Choosing the right Karting seat

08/04/2016 0 1,092 Total Views

The seat and its supports are often underestimated by chassis tuners and drivers, but on the contrary such elements are a fundamental part of the chassis and determine a lot of the stiffness characteristics of karts.


Seats come in many different brands, stiffnesses and materials, Giving each one unique characteristics

Various seats and supports

The structure of the seat and its connections to the chassis generate a system which varies sensibly the chassis stiffness. Moreover the material of the seat can vary and so also the stiffness can vary. Glass fibre, Kevlar, carbon or mixtures of these elements, with also different thicknesses of the layers, can generate variations in the torsional flexibility of the chassis in its rear part, since the seat itself will change its stiffness.

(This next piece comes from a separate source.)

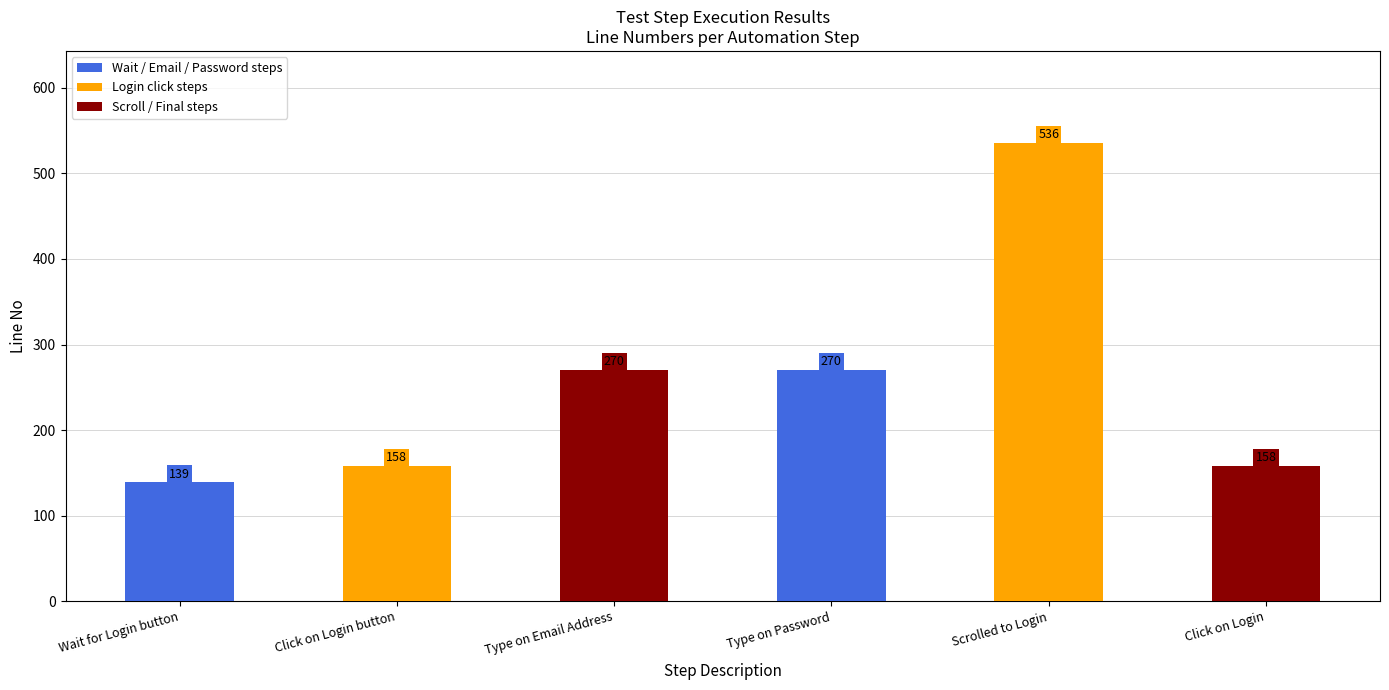

The chart shows a value of 158 at Click on Login button. True or false?

True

For example a carbon fibre seat is, with the same thickness, three times as stiff compared to a glass fibre one. A Kevlar seat is on the other hand much more elastic if compared to a glass fibre one. Costs are also to be considered and, as usual, carbon fibre seats cost at least double a glass fibre one.

With the use of supports it is possible to preload the chassis on one or both sides. Such load will be positioned on the rear axle bearings. Such preload will be obtained by using length of supports of just a few mm superior to the distance between the holes in the seat, where the support is screwed, and the lateral axle bearings. Supports can be bent and twisted together to obtain something very similar to a spring. Straight supports are extremely stiff. In fact a straight support works in compression on the rear axle where it is linked. Such supports are very stiff in compression. On the other hand the same support bent, works in flexion, so has a much higher elasticity and, as said before, works well as a spring, deforming when a sudden bump is hit by a rear tyre, but still creates downward force when it is needed to increase rear grip.


Proof that your dad can have a go in your kart, the “I won’t fit” excuse just wont cut it here…

Effects of supports on chassis behaviour

The stiffer the seat and its supports and the faster will be the diagonal load transfer to the wheels. In fact the weight of the driver whose effect is also increased by the centrifugal lateral force when running along a bend, is transferred to the rear tyres through the seat and its supports. If no supports are present the chassis will first bend and then only part of the weight will transfer to the rear tyres.

Usually it is best for better performance and faster reaction of the kart to have a quick weight transfer, which means good seat and supports stiffness. On the other hand a very stiff seat and supports system does not absorb any irregularity of track surface. We must not forget that if initially caster of the front internal tyre transfers load to the rear external tyre, it gives back load to front wheels as soon as it is the only rear tyre that touches the ground.

The stiffness of seat and supports permits the rear part of the chassis not to flex too much, so we will have a good lift of the internal rear tyre during a curve. If the chassis bends too much instead, both rear tyres will keep touching the ground generating great under-steer.


Even when youve done with your seat they can be useful

On the right side of the chassis under the seat we always have two tubes, that are not only connected by the welded tubes, but also by the engine mounts. This determines the fact that the right side of the chassis is stiffer then the left one.

Acting on the seat supports we balance stiffness on the softer left side. If we use an old softened seat, with holes too big for the screws, we will have a low performance chassis. There is nothing worse then a chassis with its seat moving all around. It is also useless to try to set up the chassis with all sorts of regulations, if the area where most of the weight is concentrated deforms easily in any direction.

It is for this reason extremely important to well fix the seat to the chassis with well dimensioned holes, possibly hardened by metal rings, maybe glued to the seat with some resin.

Only when grip is extremely low (dirty or wet tracks) we can use rubber rings that absorb all the forces without loosing connection between the seat and its supports. The best solution, even though more complex, is to have the correct seat for different track conditions. Also some sponge can be used to increase comfort, but with no excess, otherwise we would loose the feeling between our body and the seat-chassis. In fact it is always with your “bottom” that you feel your chassis and understand how to drive it.